Objectives: As professional medical caregivers, nurses have extensive medical knowledge and information
than general population. However, they may use their professional knowledge and networks to seek prompt
health services. In this study, we aimed to determine susceptibility of nurses with diabetes to developing
end-stage renal disease requiring dialysis compared to diabetes patients in the general population.

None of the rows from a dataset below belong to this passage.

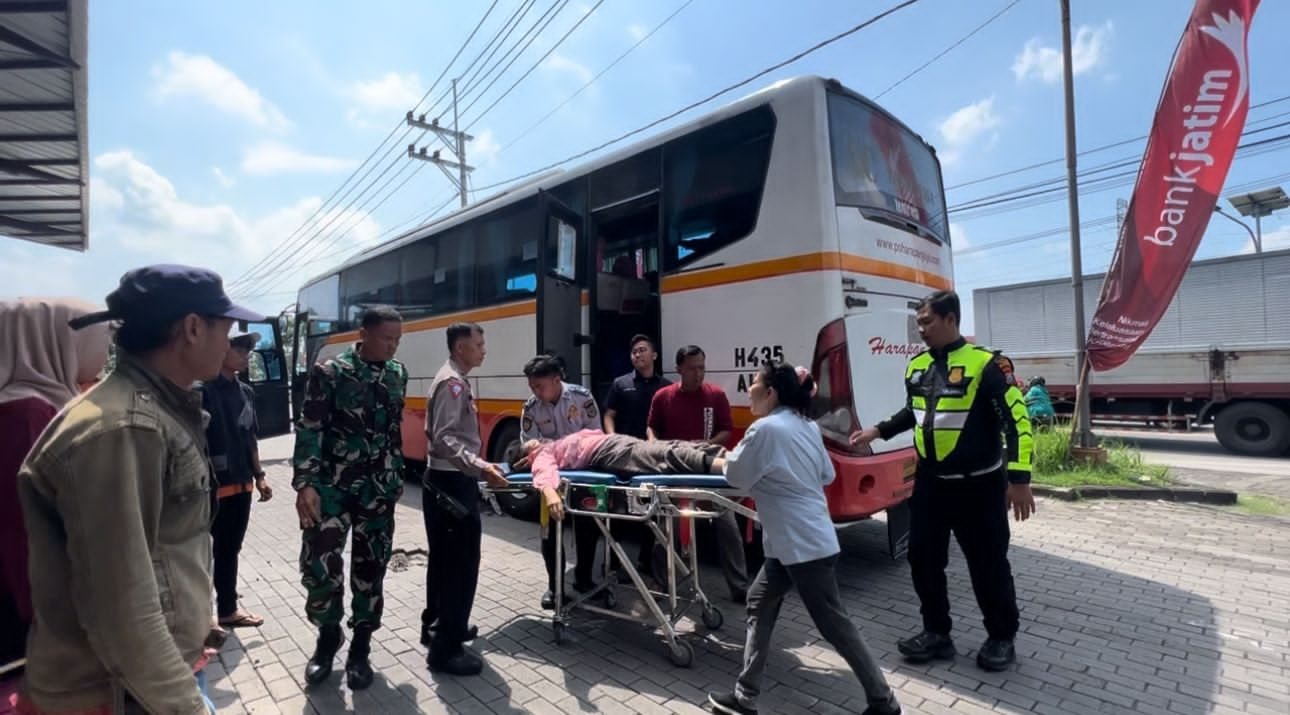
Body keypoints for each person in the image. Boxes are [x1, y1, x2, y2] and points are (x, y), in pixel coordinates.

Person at [17, 265, 260, 714]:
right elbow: (122, 608)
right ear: (191, 328)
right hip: (120, 691)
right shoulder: (124, 428)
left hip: (146, 679)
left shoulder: (148, 411)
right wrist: (187, 706)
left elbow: (160, 553)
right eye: (225, 329)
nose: (230, 343)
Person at [851, 290, 1035, 672]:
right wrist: (878, 431)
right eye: (918, 323)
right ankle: (937, 632)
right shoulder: (917, 366)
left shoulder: (988, 364)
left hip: (980, 488)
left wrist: (1019, 479)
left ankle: (1001, 637)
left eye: (927, 322)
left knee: (988, 565)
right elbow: (915, 412)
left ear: (951, 319)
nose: (921, 330)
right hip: (932, 486)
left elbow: (1018, 423)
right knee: (923, 560)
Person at [707, 361, 900, 715]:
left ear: (771, 392)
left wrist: (714, 460)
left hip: (804, 547)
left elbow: (735, 476)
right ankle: (745, 695)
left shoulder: (766, 429)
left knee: (834, 624)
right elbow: (826, 474)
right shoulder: (807, 427)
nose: (748, 390)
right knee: (759, 602)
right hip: (793, 544)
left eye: (753, 383)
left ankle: (883, 701)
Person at [294, 306, 408, 690]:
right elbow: (311, 427)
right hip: (332, 488)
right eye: (386, 338)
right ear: (364, 333)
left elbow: (393, 431)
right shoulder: (331, 372)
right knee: (320, 565)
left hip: (378, 490)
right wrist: (305, 484)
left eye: (397, 339)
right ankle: (328, 638)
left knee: (371, 567)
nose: (393, 346)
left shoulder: (397, 374)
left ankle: (361, 644)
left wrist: (397, 478)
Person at [0, 299, 110, 671]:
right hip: (36, 623)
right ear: (53, 341)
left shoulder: (38, 402)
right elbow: (26, 536)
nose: (105, 348)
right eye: (97, 337)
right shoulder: (27, 415)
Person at [423, 323, 510, 676]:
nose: (483, 350)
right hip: (452, 481)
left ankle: (440, 626)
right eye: (478, 344)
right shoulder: (453, 383)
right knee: (460, 564)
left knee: (444, 562)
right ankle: (447, 649)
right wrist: (480, 466)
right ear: (461, 348)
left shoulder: (453, 377)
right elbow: (444, 438)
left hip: (445, 480)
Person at [647, 345, 750, 602]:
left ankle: (739, 587)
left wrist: (707, 444)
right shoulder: (663, 396)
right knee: (665, 526)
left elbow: (726, 431)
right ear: (679, 369)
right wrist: (655, 447)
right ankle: (661, 582)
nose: (698, 373)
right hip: (674, 472)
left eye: (702, 367)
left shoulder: (715, 395)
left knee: (728, 526)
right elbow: (651, 428)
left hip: (707, 473)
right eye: (692, 368)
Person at [519, 354, 606, 610]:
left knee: (588, 526)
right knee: (550, 531)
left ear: (557, 379)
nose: (536, 392)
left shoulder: (581, 397)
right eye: (532, 386)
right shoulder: (532, 407)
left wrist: (556, 446)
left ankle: (584, 579)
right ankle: (555, 587)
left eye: (540, 386)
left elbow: (596, 434)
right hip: (550, 475)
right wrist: (534, 447)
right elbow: (527, 441)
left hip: (582, 471)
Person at [200, 329, 272, 631]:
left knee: (228, 549)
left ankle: (227, 610)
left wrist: (260, 477)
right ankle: (200, 617)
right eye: (239, 349)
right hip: (207, 489)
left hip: (241, 484)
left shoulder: (246, 392)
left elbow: (249, 437)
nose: (245, 355)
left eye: (247, 350)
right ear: (221, 349)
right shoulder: (200, 390)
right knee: (199, 553)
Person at [602, 334, 672, 581]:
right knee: (618, 509)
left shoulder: (665, 386)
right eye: (634, 352)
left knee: (651, 509)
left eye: (642, 350)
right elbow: (609, 414)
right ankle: (613, 561)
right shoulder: (621, 384)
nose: (637, 355)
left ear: (654, 355)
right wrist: (612, 438)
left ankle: (645, 560)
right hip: (623, 456)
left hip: (651, 458)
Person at [517, 428, 727, 493]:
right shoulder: (541, 454)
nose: (535, 439)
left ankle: (726, 457)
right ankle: (727, 466)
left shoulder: (552, 444)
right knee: (667, 456)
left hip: (613, 443)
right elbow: (544, 473)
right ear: (526, 457)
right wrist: (550, 494)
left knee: (672, 447)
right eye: (530, 443)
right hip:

Methods: This retrospective longitudinal study extracted data of nurses with newly diagnosed diabetes and
general patients with diabetes from the National Health Insurance Database between 1998 and 2006 and
follow-up to December 2009, satisfied the participant inclusion criteria was 518,058. Nurses and general
population were matched with propensity score method in a 1:10 ratio. Basic characteristics and health status
were similar between groups. Cox proportional hazards model was used to compare relative risks and
dialysis factors between groups.
Results: Nurses were younger than general population with diabetes (42.01 years vs. 59.29 years) and had
lower risk of dialysis (adjusted hazard ratio = 0.36, 95% confidence interval 0.16-0.81). Nurses with Diabetes
Complications Severity Index (DCSI)≧3 had dialysis risk up to 83.53 times higher than that of the
reference group (DCSI < 3). DCSI was the only variable determined to be a related factor affecting dialysis
risk in nurses with diabetes.
Conclusions: Nurses with diabetes have lower risk of dialysis. This suggests that nurses may have more
knowledge regarding chronic disease control and change their lifestyles than general diabetes patients. Results
of this study may serve as a reference for developing health education.